Il est un auteur qui avait, à sa manière, prévu cela. C’est Jean-Jacques Rousseau qui, dans le  Contrat social, montre que les états de dimension réduite, comme la république de Genève sont un terrain plus favorable à la liberté et la démocratie que les grandes unités politiques. « Le rapport des magistrats au gouvernement  doit être inverse du rapport des sujets au souverain . C’est à dire que plus l’Etat s’agrandit, plus le gouvernement doit se resserrer. » ( Livre III, chapitre II). Un Etat comme le France  nécessitait , selon lui, un pouvoir ferme et centralisé : la monarchie louis-quatorzienne puis la République jacobine. A l’extrême, l’Empire russe ou l’Empire turc, par leur immensité, semblaient voués  au  summum de tyrannie[7].  

De ce texte capital, on peut dégager une loi qui devrait inspirer toutes les réflexions de notre temps, et qui contredit les préjugés répandus depuis 1945 : plus un Etat est grand plus les libertés sont opprimées, moins la démocratie est possible. A fortiori si se construit un état continental comme ambitionne de l’être l’Union européenne ou un Etat  mondial. Ajoutons que la suppression des libertés y est d’autant  plus nécessaire que ces nouveau Etats  sont hétérogènes.

Nous retrouvons la réflexion de Pierre Manent[8] sur l’émergence de démocratie en Europe qui , selon lui, n’a été possible que dans  des Etats nationaux homogènes, grands au départ mais devenus , de fait, plus petits  par les  progrès des moyens de communication.

Qui ne sait d’ailleurs que dans les hauts lieux où s’élabore la pensée politique mondiale : Trilatérale, club de Bideerberg, Forum de Davos, CFR, on   planche depuis des années sur les nécessaires restrictions  à apporter à la démocratie , toujours menacée selon ces gens,  par le  populisme,  en vue d’une meilleure gouvernance de la planète ?

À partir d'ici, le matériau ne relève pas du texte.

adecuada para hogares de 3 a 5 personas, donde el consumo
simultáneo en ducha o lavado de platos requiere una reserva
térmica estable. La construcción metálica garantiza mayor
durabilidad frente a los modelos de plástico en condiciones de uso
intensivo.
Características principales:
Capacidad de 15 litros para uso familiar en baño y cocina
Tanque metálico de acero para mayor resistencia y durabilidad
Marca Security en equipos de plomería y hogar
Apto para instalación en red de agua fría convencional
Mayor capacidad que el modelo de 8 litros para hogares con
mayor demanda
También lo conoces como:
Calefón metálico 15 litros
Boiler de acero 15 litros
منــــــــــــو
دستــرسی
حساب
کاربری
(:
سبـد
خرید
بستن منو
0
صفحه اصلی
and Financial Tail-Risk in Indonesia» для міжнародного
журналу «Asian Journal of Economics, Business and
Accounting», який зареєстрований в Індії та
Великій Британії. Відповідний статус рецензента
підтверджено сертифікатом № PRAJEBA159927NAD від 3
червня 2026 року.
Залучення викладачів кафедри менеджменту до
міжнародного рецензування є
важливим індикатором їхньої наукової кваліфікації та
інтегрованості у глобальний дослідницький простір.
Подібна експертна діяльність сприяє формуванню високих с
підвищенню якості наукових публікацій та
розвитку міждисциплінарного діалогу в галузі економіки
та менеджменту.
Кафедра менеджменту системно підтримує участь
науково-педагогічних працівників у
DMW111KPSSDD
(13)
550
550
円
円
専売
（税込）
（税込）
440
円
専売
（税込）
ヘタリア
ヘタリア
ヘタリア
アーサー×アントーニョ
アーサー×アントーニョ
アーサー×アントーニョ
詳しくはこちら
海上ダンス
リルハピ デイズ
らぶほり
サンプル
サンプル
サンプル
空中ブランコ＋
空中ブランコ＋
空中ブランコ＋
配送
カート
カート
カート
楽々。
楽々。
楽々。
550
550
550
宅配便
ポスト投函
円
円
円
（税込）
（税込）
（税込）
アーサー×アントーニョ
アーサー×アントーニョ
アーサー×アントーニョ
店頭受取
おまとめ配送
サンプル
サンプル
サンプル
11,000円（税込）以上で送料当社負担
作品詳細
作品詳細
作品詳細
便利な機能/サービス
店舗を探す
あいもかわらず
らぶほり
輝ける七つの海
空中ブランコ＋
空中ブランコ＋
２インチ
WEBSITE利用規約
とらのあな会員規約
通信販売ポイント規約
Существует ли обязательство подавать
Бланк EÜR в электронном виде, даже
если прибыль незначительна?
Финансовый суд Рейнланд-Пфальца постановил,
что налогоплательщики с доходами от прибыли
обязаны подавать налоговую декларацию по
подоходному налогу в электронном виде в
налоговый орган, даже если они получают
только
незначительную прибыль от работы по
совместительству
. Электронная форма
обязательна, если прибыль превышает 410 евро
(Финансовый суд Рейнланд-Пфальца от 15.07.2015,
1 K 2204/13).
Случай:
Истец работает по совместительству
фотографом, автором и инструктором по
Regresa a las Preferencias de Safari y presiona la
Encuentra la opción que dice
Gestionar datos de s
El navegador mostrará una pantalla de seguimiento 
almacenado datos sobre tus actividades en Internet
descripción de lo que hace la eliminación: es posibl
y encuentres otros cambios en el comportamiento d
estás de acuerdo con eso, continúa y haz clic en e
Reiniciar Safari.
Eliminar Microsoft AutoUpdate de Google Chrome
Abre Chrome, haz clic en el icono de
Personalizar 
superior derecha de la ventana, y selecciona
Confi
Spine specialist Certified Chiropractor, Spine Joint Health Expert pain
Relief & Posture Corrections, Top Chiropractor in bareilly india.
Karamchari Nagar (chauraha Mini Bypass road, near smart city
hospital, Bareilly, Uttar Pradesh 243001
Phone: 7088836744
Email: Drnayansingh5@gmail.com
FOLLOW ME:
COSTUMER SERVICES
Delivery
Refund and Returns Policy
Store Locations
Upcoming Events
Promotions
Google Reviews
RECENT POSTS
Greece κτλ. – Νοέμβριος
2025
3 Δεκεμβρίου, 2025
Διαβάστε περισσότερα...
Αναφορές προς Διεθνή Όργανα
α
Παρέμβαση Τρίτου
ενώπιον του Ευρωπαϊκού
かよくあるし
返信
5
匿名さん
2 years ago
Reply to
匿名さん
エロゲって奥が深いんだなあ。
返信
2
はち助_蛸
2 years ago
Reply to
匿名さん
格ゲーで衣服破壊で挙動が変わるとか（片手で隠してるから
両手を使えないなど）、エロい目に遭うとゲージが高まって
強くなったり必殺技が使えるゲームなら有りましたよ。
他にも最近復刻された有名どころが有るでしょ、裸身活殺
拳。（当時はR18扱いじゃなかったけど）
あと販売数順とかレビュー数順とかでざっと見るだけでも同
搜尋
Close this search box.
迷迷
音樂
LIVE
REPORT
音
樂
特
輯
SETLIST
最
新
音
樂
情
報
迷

Le mondialisme est un ennemi de liberté, comme à plus petite échelle l’est le   centralisme européen [9]; Il faut que cela se sache et que cela soit dit partout car il en va de notre dignité d’hommes et de femmes libres .

 

Roland HUREAUX

 

[1] Selon la théorie de Ricardo dite des avantages comparatifs, appliquée de manière exclusive et sans nuances.

[2] En 1800, l’industrie indienne est au niveau de celle de l’Allemagne. Un siècle après, elles sont à des niveaux complètement différents.

[3] Comme le montre l’économiste belge Paul Bairoch.

[4] " La Communauté européenne  elle-même n'est qu'une étape  vers les formes d'organisation du monde de demain" (Jean Monnet , Mémoires, LP, 1978, tome II, p. 330)

[5] Klaus Schwab & Thierry Malleret,  Covid19 :  the great reset, Forum publishnig, 2020.

[6] Il n’était que temps qu’une procédure anti-trust soit lancée  contre Facebook.

[7] Cette idée se trouve déjà, en partie , chez Aristote

[8] Pierre Manent, La raison des nations, Gallimard 2006.

[9] Nous ne parlons pas de fédéralisme européen car il y a belle lurette, en dépit de l’invocation du  principe  de subsidiarité, que l’Europe qui se construit est centralisée  – il ne saurait d’ailleurs en être autrement comme nous l’avons démontré.